The shift reflects a move “upstream” from decentralized finance bridges toward centralized exchanges and custodial service providers, where single points of failure can yield nine-figure thefts, TRM said.

It attributed several marquee 2023 hacks, including Atomic Wallet, CoinsPaid, Alphapo, Stake.com and CoinEx, and subsequent centralized exchange “mega-heists” to North Korea, arguing the targeting is more susceptible to social engineering and web2 supply-chain abuse.

In 2021–2022, North Korea’s playbook focused on cross-chain bridges such as Ronin and Horizon by compromising centralized “trust points” like validators holding keys, TRM said.

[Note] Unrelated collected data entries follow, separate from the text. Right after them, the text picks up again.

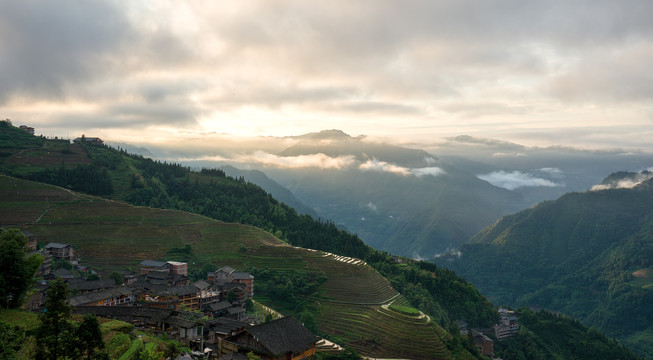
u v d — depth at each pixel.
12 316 99.81
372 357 198.62
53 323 75.06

By 2023, the focus widened to service providers, with initial access often gained via fake recruiters, LinkedIn credential theft or “coding tests” delivering malware that harvests developer credentials and cloud tokens.

TRM said it observed similar access pathways in the Bybit and DMM Bitcoin compromises, reinforcing what it calls a “code to custody” risk: compromised developer environments can become the shortest route to exchange-level keys and withdrawal authorization systems.

The most consequential evolution, TRM said, has been in laundering.

After sanctions designations against mixers such as Tornado Cash and later Sinbad, laundering “fragmented” into chain-hopping, bridges, gambling platforms, and rebranded services, before moving off-chain into what investigators describe as a “Chinese Laundromat” of OTC brokers, underground bankers and trade-based laundering intermediaries.

Stablecoins, especially USDT on Tron, have become a preferred intermediary for off-ramping, TRM said, with professional money-laundering organizations buying hacked crypto at a discount and settling off-chain in yuan, goods or payments to front companies.

For exchanges, TRM said, cyber defenses and anti-money-laundering controls are converging, requiring multi-chain monitoring and typology-based detection beyond static blocklists.